Mr David Trimble's year-long tenure as Northern Ireland First Minister is set to end at midnight tonight as one of his leading allies is poised to take over in a caretaker capacity.
Sir Reg Empey will not take the title, salary or trappings of the office, due to be vacated as the IRA fails to disarm within the deadline imposed by Mr Trimble, but his appointment will allow meetings of the power-sharing executive set up under the Belfast Agreement to continue.
Sinn Fein president Mr Gerry Adams said today the Ulster Unionist leader's "kamikaze politics" were not going to achieve his objective of IRA decommissioning.
The anticipated resignation of Mr Trimble, who travelled to northern France today for tomorrow's 85th anniversary of the Somme commemoration, will trigger an intensive period of negotiations.
There is a six-week "breathing space" for Mr Trimble either to be reinstalled or replaced before the North’s devolved government collapses.
A new round of negotiations begins next week, initially managed by Northern Ireland Secretary Dr John Reid, but the Taoiseach Mr Ahern and British Prime Minister Tony Blair are expected to get involved the following week.

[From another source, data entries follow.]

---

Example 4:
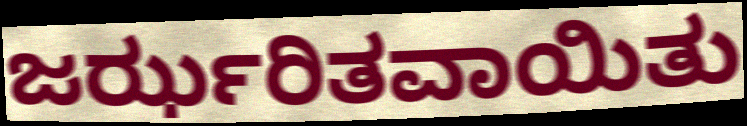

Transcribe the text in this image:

ಜರ್ಝರಿತವಾಯಿತು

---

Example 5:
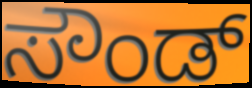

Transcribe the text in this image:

ಸೌಂಡ್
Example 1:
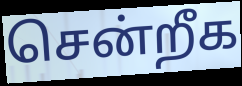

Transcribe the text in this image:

சென்றீக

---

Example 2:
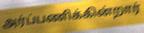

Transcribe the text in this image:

அர்ப்பணிக்கின்றார்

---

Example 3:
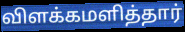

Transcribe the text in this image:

விளக்கமளித்தார்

With the tensions surrounding the loyalist marching season due to peak at Drumcree next weekend, the Taoiseach warned against allowing a political vacuum to develop during the "worst two weeks of the year".
Northern Ireland Enterprise, Trade and Investment Minister Sir Reg insisted today that Ulster Unionists would not return to government with Sinn Fein without IRA arms decommissioning.

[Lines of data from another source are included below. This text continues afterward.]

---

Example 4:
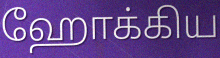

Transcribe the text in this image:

ஹோக்கிய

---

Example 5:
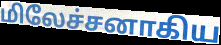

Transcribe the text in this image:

மிலேச்சனாகிய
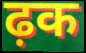
ढ़क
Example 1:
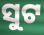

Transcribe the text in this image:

ସୁଟ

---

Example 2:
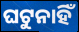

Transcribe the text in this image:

ଘଟୁନାହିଁ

He told BBC Radio Ulsterhis appointment was "a sticking plaster solution to allow time for negotiation".
Mr Adams, signing books in Dublin, said: "I don't want to see the institutions slipping but it isn't within my gift to prevent them if kamikaze politics is what is determining the Unionist approach to all this."
He said Mr Trimble had two objectives - devolution and decommissioning - adding: "It is obvious he isn't going to get decommissioning the way he is going for it and he mightn't even get devolution."
The onus was on Mr Blair to safeguard the agreement and he should not be "satisfied to be involved in ad hoc crisis management".
Dr Reid, who travelled with Mr Trimble to France, pledged that efforts would continue to try to keep political institutions afloat.
Mr Ahern said Minister for Foreign Affairs Mr Brian Cowen would meet Dr Reid next week and added: "We are trying to build ourselves into a negotiating position. To allow a vacuum to develop at this time of year would make it more difficult."
Meanwhile, Canadian General John de Chastelain is due to present his latest report on weapons decommissioning to the British Government this weekend, with its publication due to follow early next week.
Ulster Unionist Lagan Valley MP Mr Jeffrey Donaldson, a vocal critic of Mr Trimble's strategy until now, gave a gloomy forecast of the report and said he did not expect "any significant progress".